Concurrently, the 21st century is characterized by a dependence on technology and media industries, globalization, constant change and greater complexity. All these factors contribute to the unpredictable nature of our current existence. In today’s digital age, a number of resources keep us informed and connected: email, Internet, IM, podcasts, skype casts, text messaging, blogs, iPods, iPhones, Blackberries, YouTube, web video sites and virtual worlds. Advocates of the benefits of technological change see emerging and converging technologies as offering hope for the betterment of the human condition. Yet, many say we could be at a spiritual risk because all these new technologies serve as isolation devices that pull us from our faith and meaningful relationships with others. This is especially true for you in the online community. It will be essential for you to develop online relationships with your instructors and fellow students. These relationships will be enhanced through annual residencies. It is important, as best as possible, to avoid isolation through the development of these relationships.
Today, there is a tremendous need for counselors to meet the mental health needs of clients. The most recent data from the Bureau of Labor Statistics, U.S. Department of Labor shows that overall employment of counselors is expected to grow faster than the average, i.e., an increase of 30 percent or more for all occupations through 2014. In addition, numerous job openings will occur as many counselors retire or leave the profession. While job prospects will vary with location and specialization, opportunities generally should be very good because the number of job openings that arise should exceed the number of graduates of counseling programs. Mental health counselors and school counselors will be needed to staff statewide networks that are being established to approve services for children and adolescents with serious emotional disturbances and their families. Under managed care systems, insurance companies are increasingly providing for reimbursement for counselors as a less costly alternative to psychiatrists and psychologists. Mental health counselors and school counselors work with individuals, families and groups to address and treat mental and emotional disorders and to promote mental health. They are trained in a variety of techniques used to address issues including depression, addiction and substance abuse, suicidal impulses, stress, problems with self-esteem, and grief. They also help with job and health concerns; educational decisions; issues related to mental and emotional health; and family, parenting, marital, or other relationship problems. Mental health counselors often work closely with other mental health specialists such as psychiatrists, psychologists, clinical social workers, psychiatric nurses and school counselors (source: www.bls.gov, retrieved 01/20/08).
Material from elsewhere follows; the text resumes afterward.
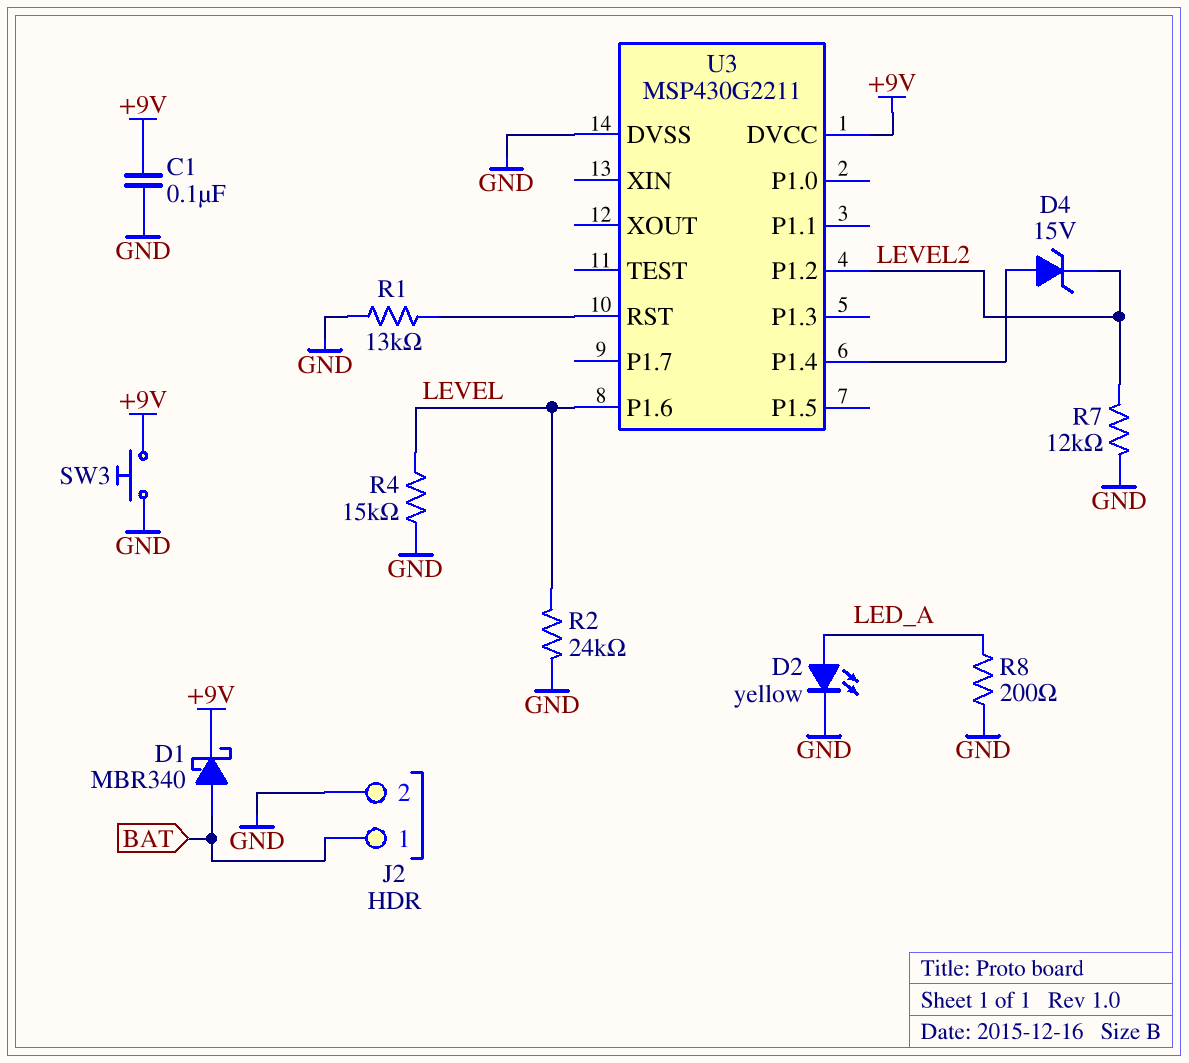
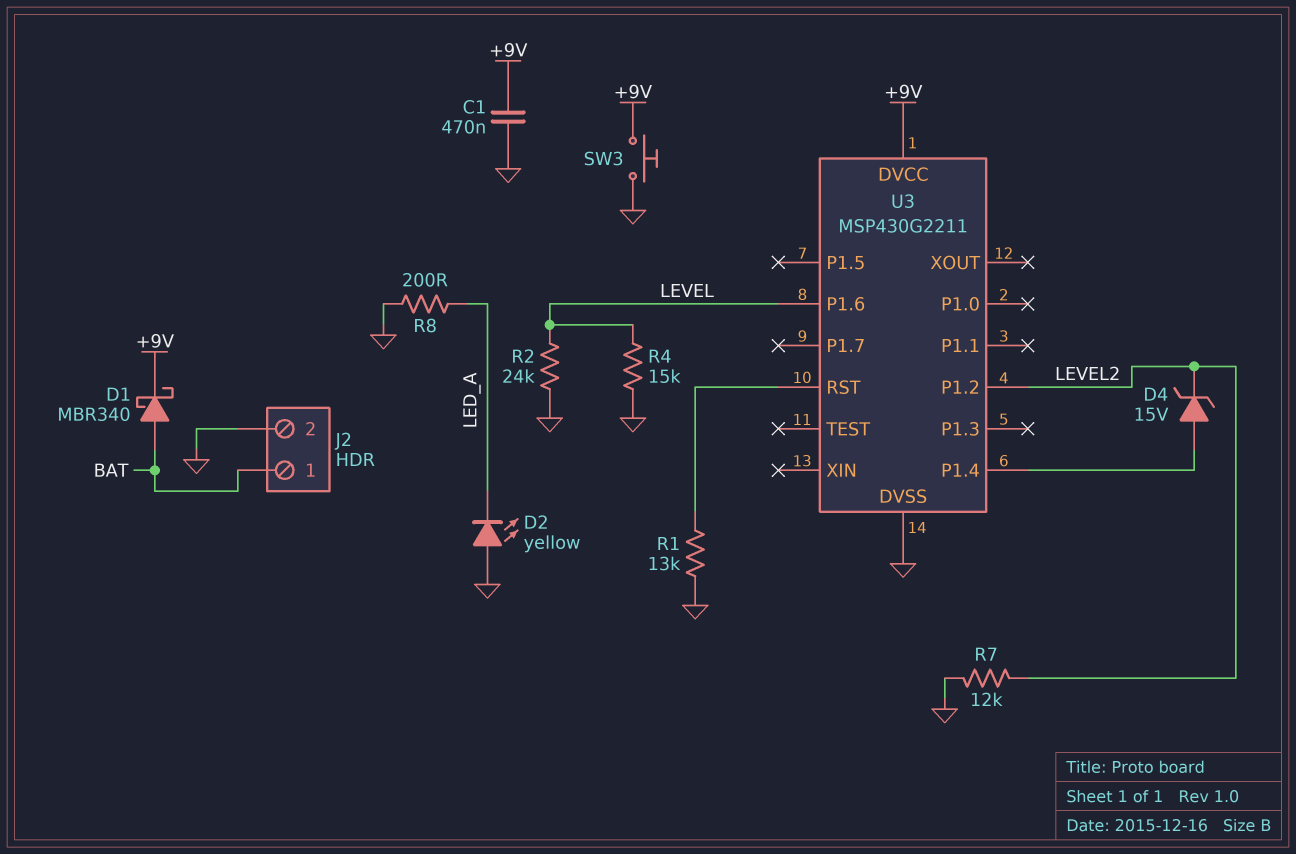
C1: 100nF (+9V, GND) -> 470nF (+9V, GND)
D2: LED yellow (A LED_A, K GND) -> LED yellow (A GND, K LED_A)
Employment of school counselors is expected to grow with increases in student enrollments at postsecondary schools and colleges and as more states require elementary schools to employ counselors. Expansion of the responsibilities of school counselors should also lead to increases in their employment. For example, counselors are becoming more involved in crisis and preventive counseling, helping students deal with issues ranging from drug and alcohol abuse to death and suicide (U.S. Department of Labor Statistics, 2007).